THE MAURITANIAN is the true story of a North African Muslim man called Mohamedou Ould Slahi who was detained, interrogated and tortured for 14 years in Guantanamo without ever actually being charged with anything. As such, his case serves as an exemplar of the horror story that acts as a sore on the American legal justice system. As the film so eloquently puts it, Guantanemo doesn't exist offshore so that the prisoners have no legal rights, but so that they cannot be legal witnesses to the crimes committed by their jailors. The film is also at pains to point out that his detention continued through both Republican and Democratic presidencies. Those lionising Obama and Biden would do well to ask why.
The film is directed by Kevin Macdonald - a film-maker whose career straddles both documentary and fiction, and who has tackled political subjects such as the life of Bob Marley and Idi Amin. He brings all of that skill and experience to bear in this film, a biopic that plays like a fairly straightforward courtroom drama but is interrupted by increasingly surreal flashbacks. These are filmed by DP Alwin H Kuchler, who worked on Macdonald's Marley, in sepia-tinted square-framed, vignettes - like grainy super-16 memories from old cine-films. This works well for Slahi's childhood and experiences as a student in Germany and then fighting for the Mujahideen in Afghanistan. Where they get surreal and truly impressive is when Macdonald and Kuchler are depicting the torture that Slahi underwent and how this distorted his psychological state as well as his body. Those scenes are a rightly tough watch but are also incredibly well put together.

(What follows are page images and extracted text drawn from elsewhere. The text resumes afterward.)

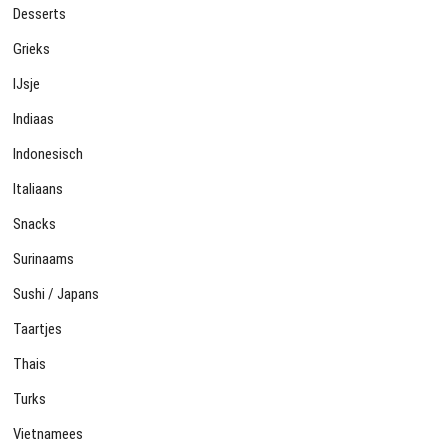
Desserts
Grieks
IJsje
Indiaas
Indonesisch
Italiaans
Snacks
Surinaams
Sushi / Japans
Taartjes
Thais
Turks
Vietnamees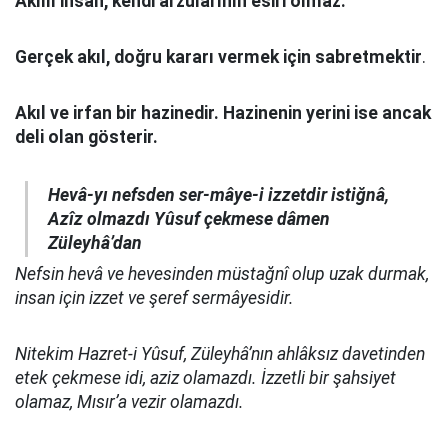
Akıllı insan, kendi arzularının esiri olmaz.
Gerçek akıl, doğru kararı vermek için sabretmektir
.
Akıl ve irfan bir hazinedir. Hazinenin yerini ise ancak
deli olan gösterir.
Hevâ-yı nefsden ser-mâye-i izzetdir istiğnâ,
Azîz olmazdı Yûsuf çekmese dâmen
Züleyhâ’dan
Nefsin hevâ ve hevesinden müstağnî olup uzak durmak,
insan için izzet ve şeref sermâyesidir.
Nitekim Hazret-i Yûsuf, Züleyhâ’nın ahlâksız davetinden
etek çekmese idi, aziz olamazdı. İzzetli bir şahsiyet
olamaz, Mısır’a vezir olamazdı.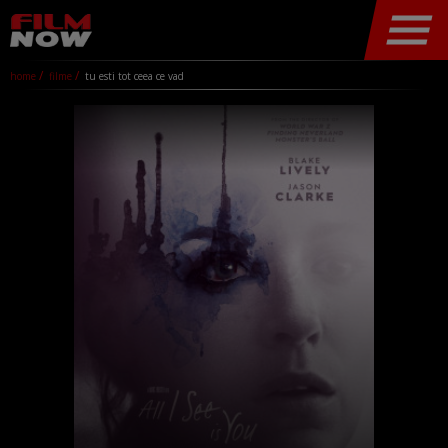
home
filme
tu esti tot ceea ce vad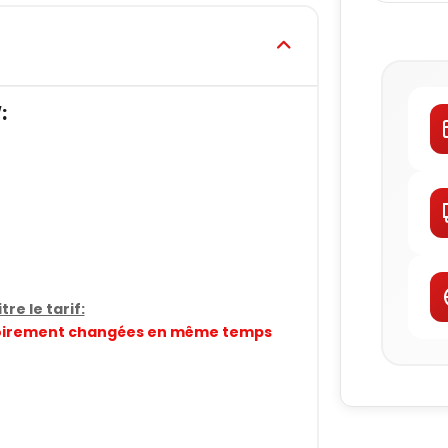
:
re le tarif:
gatoirement changées en même temps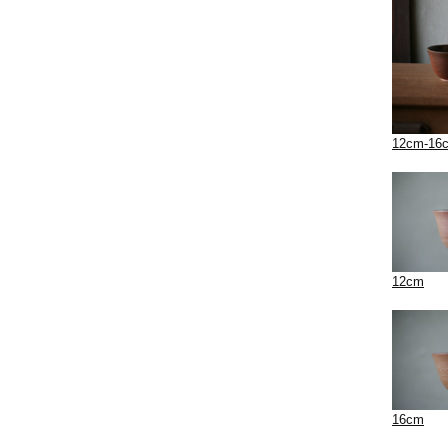
12cm-16
12cm
16cm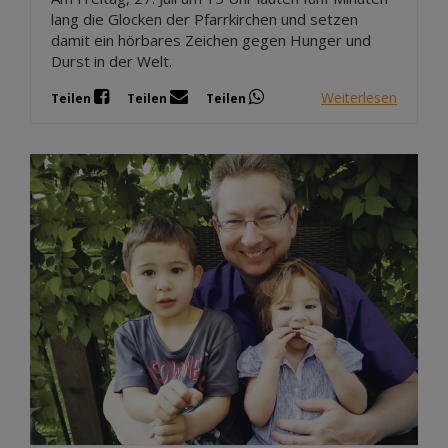
lang die Glocken der Pfarrkirchen und setzen
damit ein hörbares Zeichen gegen Hunger und
Durst in der Welt.
Weiterlesen
Teilen
Teilen
Teilen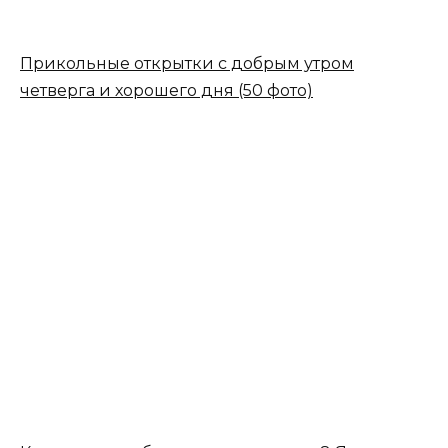
Прикольные открытки с добрым утром
четверга и хорошего дня (50 фото)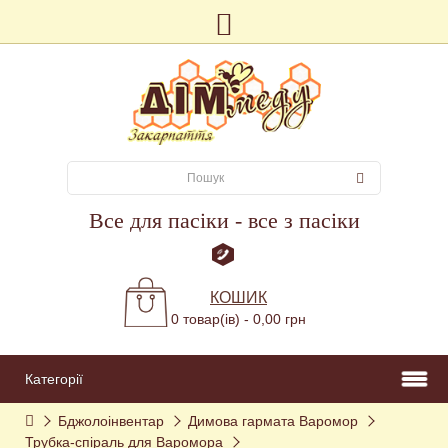
Все для пасіки - все з пасіки
КОШИК
0 товар(ів) - 0,00 грн
Категорії
Бджолоінвентар
Димова гармата Варомор
Трубка-спіраль для Варомора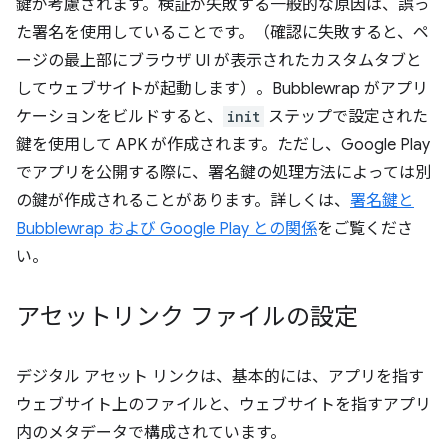
鍵が考慮されます。検証が失敗する一般的な原因は、誤っ
た署名を使用していることです。（確認に失敗すると、ペ
ージの最上部にブラウザ UI が表示されたカスタムタブと
してウェブサイトが起動します）。Bubblewrap がアプリ
ケーションをビルドすると、
init
ステップで設定された
鍵を使用して APK が作成されます。ただし、Google Play
でアプリを公開する際に、署名鍵の処理方法によっては別
の鍵が作成されることがあります。詳しくは、
署名鍵と
Bubblewrap および Google Play との関係
をご覧くださ
い。
アセットリンク ファイルの設定
デジタル アセット リンクは、基本的には、アプリを指す
ウェブサイト上のファイルと、ウェブサイトを指すアプリ
内のメタデータで構成されています。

The cinematographic shifts are just one part of this production that tries to clearly articulate the Kafka-esque nightmare that is being a detainee at Gitmo. I loved the production design that saw lawyers on both send descend into a hellish claustrophobic series of concrete lined airless room to look at banal boxes of largely redacted documents. Everything about this case speaks to obfuscation and corruption of the very concept of justice.
The first hour is a slow-build and might test some viewers' patience. Perhaps this is the correct way to depict the slow build of frustration at a case that took 14 years to complete. But the second hour is transfixing. Jodie Foster's righteous outrage as the real life defense attorney Nancy Hollander is iconic. And as ever, Tahar Rahim really impresses, moving across time periods and emotions - from youthful exuberance - to naive trust of the American legal system - or his wary cynicism when Hollander first turns up to help. His final speech in his own defense moved me to tears. And his experience when the verdict comes through - sharply cut off in his celebration by Macdonald - is such a strong ending to this film.
Elsewhere Benedict Cumberbatch is good as the prosecuting military attorney Stuart Couch but his role is thankless. He comes across as wilfully naive if he doesn't realise before this case that confessions have been extracted using torture. For me the far more interesting characters are the torturers - what are their motivations and justifications? Are they just sadists, carefully selected? Or do they also have a conscience? I am particularly fascinated by the female interrogator who raped the prisoner. Sadly this film does not extend to examining their motivations, but I guess that's only to be expected since it's based on the memoirs of Slahi.
THE MAURITANIAN has a running time of 129 minutes and is rated R. It is currently available on streaming services in the USA and will become available in the UK on April 1st.